Destarte, a compreensão buscada nessa pesquisa deve ser situada enquanto premissa indispensável da hermenêutica (DEMO, 1995) visto que, como preleciona Ricoeur (2008), faz-se necessário procurar compreender os sentidos (expressados e não expressados) no discurso, tudo coerente com a ideia de Hans-Georg Gadamer de que a hermenêutica é o saber do quanto fica de não dito quando se diz algo (CUSTÓDIO, 2000), e mesmo o que a pessoa talvez nunca venha a dizer, trata-se, portanto, de uma difícil tarefa de ausculta que requer muita aplicação.

Colocar o dito em relação ao não dito, o que o sujeito diz em um lugar com que é dito em outro lugar, o que é dito de um modo com o que é dito de outro, procurando ouvir, naquilo que o sujeito diz, aquilo que ele não diz, mas que constitui igualmente os sentidos de suas palavras (ORLANDI, 2012, p. 59).

Quando se escuta alguém não se faz necessário esquecer as opiniões prévias (correspondentes ao elemento da tradição), antes pelo contrário, a abertura para a opinião do outro requer colocá-la em alguma relação com o conjunto das

próprias opiniões (GADAMER, 2008, p. 358), e, além disso, considerar as nossas implicações com os pontos de vistas expressos no discurso.

Conforme a perspectiva filosófica sustentada por Gadamer (1987; 2008), a elaboração da situação hermenêutica interessante à interpretação metódica começa pela disposição de admitir a infinitude dessa tarefa e segue com a consciência de que só é possível compreender os enunciados que nos preocupam ou nos motivam se reconhecermos neles nossas perguntas. Contudo, procurar elucidar, tanto quanto possível, algo que se encontra na base de nossos interesses é sempre uma tarefa legítima (Op. cit., 1987).

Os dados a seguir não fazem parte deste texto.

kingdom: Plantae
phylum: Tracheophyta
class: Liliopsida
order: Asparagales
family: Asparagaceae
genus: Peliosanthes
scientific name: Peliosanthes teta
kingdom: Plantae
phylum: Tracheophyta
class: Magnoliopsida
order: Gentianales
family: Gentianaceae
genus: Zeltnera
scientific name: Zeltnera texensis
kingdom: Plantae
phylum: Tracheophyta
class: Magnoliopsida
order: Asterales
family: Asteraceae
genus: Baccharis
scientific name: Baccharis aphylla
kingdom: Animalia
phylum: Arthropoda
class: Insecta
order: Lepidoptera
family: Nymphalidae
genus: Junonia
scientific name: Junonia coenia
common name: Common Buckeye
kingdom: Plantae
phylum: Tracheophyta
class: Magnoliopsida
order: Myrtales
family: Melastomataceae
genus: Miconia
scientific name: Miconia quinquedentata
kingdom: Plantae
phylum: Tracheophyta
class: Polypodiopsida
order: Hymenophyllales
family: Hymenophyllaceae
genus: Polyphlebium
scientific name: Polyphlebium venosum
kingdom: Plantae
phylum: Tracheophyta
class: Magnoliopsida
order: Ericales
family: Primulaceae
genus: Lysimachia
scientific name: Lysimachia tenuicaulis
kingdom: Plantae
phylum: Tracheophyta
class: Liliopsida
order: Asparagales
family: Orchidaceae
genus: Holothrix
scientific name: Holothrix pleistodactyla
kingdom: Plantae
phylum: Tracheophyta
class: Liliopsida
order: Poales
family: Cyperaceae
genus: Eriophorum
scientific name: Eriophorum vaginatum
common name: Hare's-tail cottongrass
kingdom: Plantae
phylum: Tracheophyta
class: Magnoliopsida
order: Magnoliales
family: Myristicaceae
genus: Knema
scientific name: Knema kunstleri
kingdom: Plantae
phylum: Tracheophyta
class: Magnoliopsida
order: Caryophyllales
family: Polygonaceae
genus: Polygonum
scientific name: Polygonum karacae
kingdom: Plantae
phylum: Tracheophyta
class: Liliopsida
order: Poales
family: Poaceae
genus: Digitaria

Nessa indução criativa, por força da entropia de nosso ambiente (sistema) aberto, marcado por preconceitos, ideias, projeções e desconfianças, é mister assumir um desafio de fazer pesquisa preocupado com a cientificidade e a ideologização da verdade, com propósitos marcadamente políticos, tanto mais quando basicamente prescrevem medidas econômicas supostamente para aplacar demandas sociais resultantes de desigualdade social e fome.

O nosso desafio nesse estudo também passou pela delimitação de um campo científico de saberes, discursos e práticas interdisciplinares, ambiente esse favorável para discutir criticamente o PBF como uma política anunciada como compensatória dos efeitos estruturais da pobreza e, nesse passo, adstrita à concepção de justiça social e alcance da segurança nutricional.